» **Work to complete**:
A – Copy the part of the weight-loss essay starting at "Three things have" and ending at "the coming years.", word for word.
B – According to the weight-loss essay, how much weight has the writer lost since making a New Year's Day resolution?
C – Pick up the weight-loss essay after its last sentence and keep writing.

» **Passage shown**:
-*-*-

Time for a Change

Yesterday, I went to Wal-Mart to get some things we routinely use around the house. Any given Wal-Mart is certainly a microcosm of society. But, there was something about this trip that was different. On that day, it seemed that everybody in the store was obese, and those who were very obese were riding those motorized shopping carts. To me, it was sad.

For some reason, the lyrics of “In the Year 2525,” by the 1960s Nebraska band “Zager and Evans,” came to mind. The song was actually a criticism of our overreliance on technology. The lines I was thinking about were:

In the year 2525
Your arm’s hangin’ limp at your side
Your leg’s got nothin’ to do
Some machine’s doin’ that for you.

My Own Struggle
I understand obesity because I have fought it much of my adult life. And we seem to have more than our share of obese people in EMS. Many people think that EMS is physically challenging. It can be. But, for the most part it’s sedentary with a few bursts of physical work. The necessity to eat on the run (often at fast food joints) worsens the situation. The fire side of the house, for the most part, has embraced physical fitness and, to a lesser degree, dietary improvements. EMS and law enforcement seem to be lagging behind.

On New Year’s Day of this year, I made a resolution to lose weight and have actually kept it off. I have lost more than 40 lbs. and feel so much better — not just personally — but mentally. I have found my exercise tolerance has improved, and I’m sleeping better. But I am still not exercising enough.

Three things have made me stick to this lifestyle change. First, adult-onset diabetes runs in my family, and I want to hold off on that as long as possible. Second, as an emergency physician, I feel that I can’t talk to patients about lifestyle change if I don’t change my own lifestyle. Third, I want to spend as much time as possible with my children and grandchildren during the coming years.

The Right Way to Lose
The problem with most weight-loss regimens is that they require people to eat unreasonable foods that are ultimately unsustainable. Thus, when people lose the desired weight, they slowly resume their former, somewhat normal eating patterns, and the weight comes back. Also, these diet fads and surgeries are a “quick fix;” research seems to show that slower weight loss is ultimately more sustainable.

-*-*-

(Dataset entries)
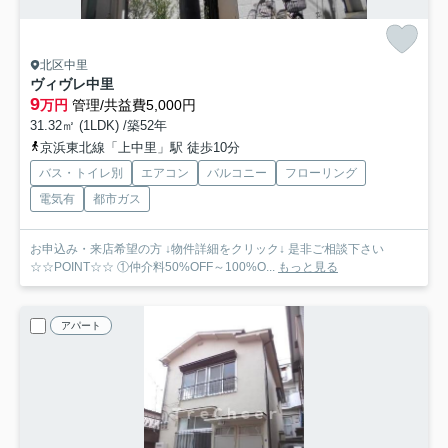
北区中里
ヴィヴレ中里
9
万円
管理/共益費5,000円
31.32㎡ (1LDK) /築52年
京浜東北線「上中里」駅 徒歩10分
バス・トイレ別
エアコン
バルコニー
フローリング
電気有
都市ガス
お申込み・来店希望の方 ↓物件詳細をクリック↓ 是非ご相談下さい
☆☆POINT☆☆ ①仲介料50%OFF～100%O...
もっと見る
アパート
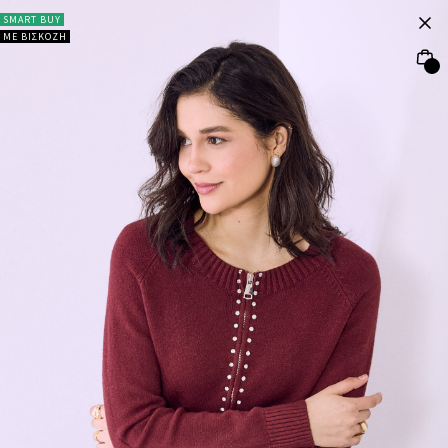
SMART BUY
ΜΕ ΒΙΣΚΟΖΗ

-*-*-

» **Solved problems**:
A –
Three things have made me stick to this lifestyle change. First, adult-onset diabetes runs in my family, and I want to hold off on that as long as possible. Second, as an emergency physician, I feel that I can’t talk to patients about lifestyle change if I don’t change my own lifestyle. Third, I want to spend as much time as possible with my children and grandchildren during the coming years.

B – More than 40 lbs.

C –
I knew I had to find another way. I started by closely analyzing and studying my behavior. Both my wife and I rarely ate breakfast. Sometimes, when working, we didn’t eat lunch. In the evening, we’d be very hungry and eat a big dinner — usually late (which is common in Mexican culture). The problem was that my wife was almost underweight (around 100 lbs.), and I was overweight. Also, we knew there were certain foods we would never give up (e.g., barbecue, Mexican food and the occasional fried chicken). The solution was to eat these less often and in moderation.

So, what have we done? First, we always try to eat breakfast. It may be a bagel, banana or bowl of cereal without sugar. Sometimes, it’s a real breakfast with eggs, sausage and grits. Second, we try and eat a light lunch. Subway sandwiches are cheap and work well. For dinner, we try to be more diverse. We eat as healthy as possible and, for me, in much smaller quantities. We still occasionally splurge with enchiladas or a steak (but, again, in much smaller quantities). It seems to have worked so far. And, in the end, we won’t have to worry about transitioning to a “normal diet” as this has become normal for us.

It hasn’t been easy. I travel a great deal and find myself eating in hotels, going to “business dinners,” or eating the food in the first class section of airplanes. I try to plan for this and adjust my other meals accordingly. I have a great affinity for Diet Cokes. Thus, I have transitioned (as much as possible) from diet drinks to water, juices and iced tea. Lastly, I have replaced desserts with fruit.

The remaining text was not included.